Thinks American Composer May Embody All Features of Jazz in Symphonic Composition--Possesses Vital Rhythm

NO WRITER ATTRIBUTED

"Do I like jazz?" repeated Assistant Professor E. B. Hill '94 of the Music Department when that question was put to him recently by a CRIMSON reporter. "That's a ridiculous question. Do I like food? There is good food and bad food. Just so there is good jazz and bad jazz.

"Jazz--good jazz--is America's only original contribution to the music of the world", continued Professor Hill. It reveals a typical American mood and possesses a new and vital-rhythm. How far that mood and rhythm may be applied to what you probably call 'highbrow' music remains to be seen. Some American composer with a proper sense of style who is well grounded in both types of music may embody all the features of jazz in a symphonic composition.

Source of New Movement a Question

"Will some popular jazz composer acquire the technique that is necessary to raise his work out of the jazz class or will some 'highbrow' composer make use of the principles of jazz? I don't know. It may reach out either way. The danger is that in the process the jazz will lose its original flavor. The result would be a hopeless failure. A symphonic composition is not good just because it is a symphonic composition--jazz is not bad just because it is jazz.

Gershwin Has Shown Way

"There have already been some very good attempts at classical jazz. George Gershwin, who wrote the popular jazz piece 'Do It Again' has composed 'Rhapsody in Blue'--probably the best thing of the kind that we have. It is pure jazz, but it shows Mr. Gershwin's knowledge of the principles of 'high-brow' musical composition. We may expect a good deal from him in the future."

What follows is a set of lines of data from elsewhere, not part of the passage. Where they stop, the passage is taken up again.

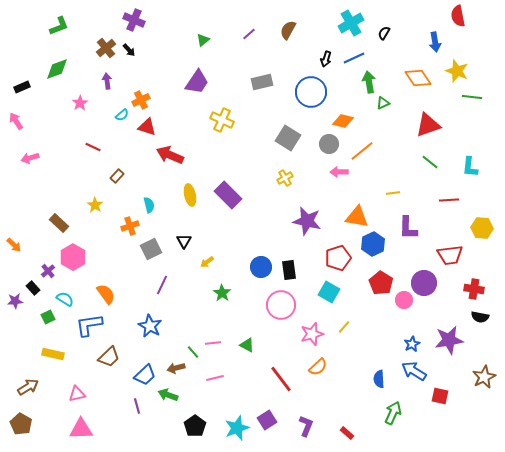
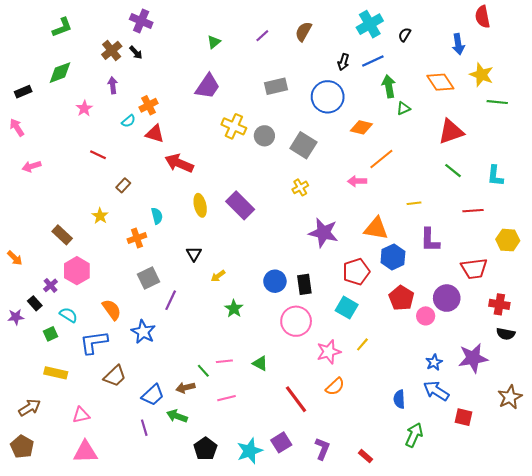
gray circle: (329, 144) -> (264, 136), moved
gray square: (151, 249) -> (149, 278), moved
blue star: (150, 326) -> (143, 332), moved

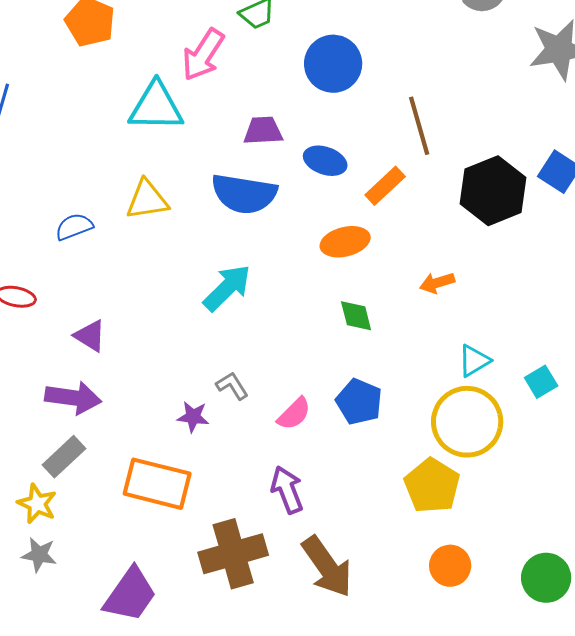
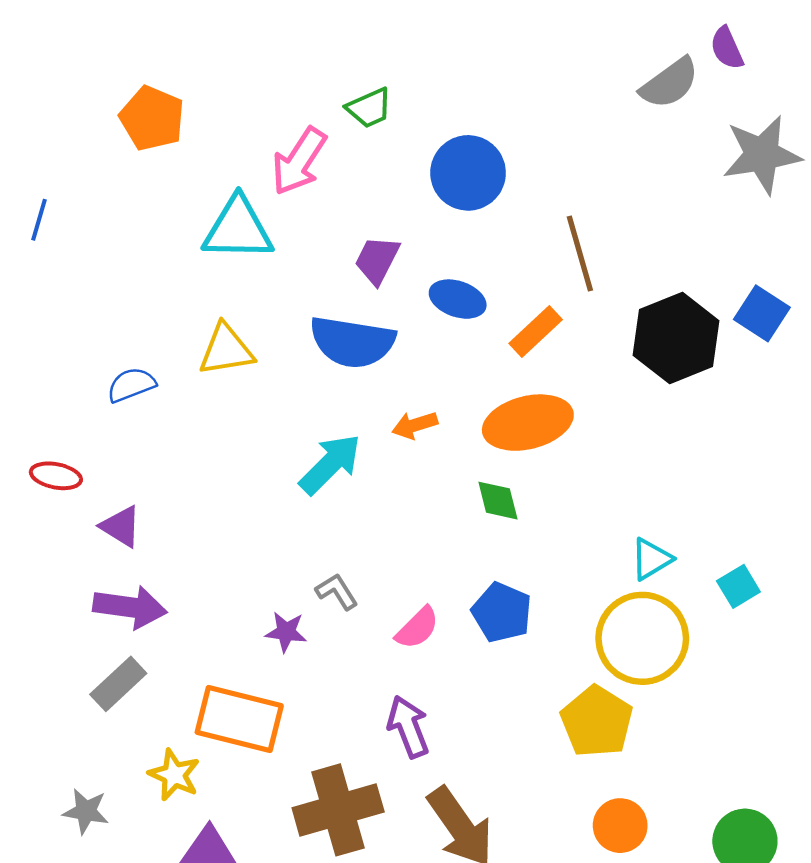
purple trapezoid: (263, 131) -> (377, 260), turned -60
orange ellipse: (345, 242) -> (528, 423), moved, size x1.4
orange arrow: (437, 283) -> (415, 425), moved
purple triangle: (90, 336) -> (121, 527), moved
yellow star: (37, 504) -> (174, 775), moved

Says Jazz Is Hard to Define

As he was leaving, the interviewer asked, "By the way, Professor Hill, how would you define jazz?"

"That's a hard one. The most generally accepted definition is 'an original kind of syncopation'. But they told me at a League of Composers meeting in New York last week that jazz was losing its syncopation. I don't know about that--in fact, I don't know much about jazz at all."

Professor Hill has, however, written a "Jazz Study for Two Pianos" which has been played considerably on the concert stage in the past year.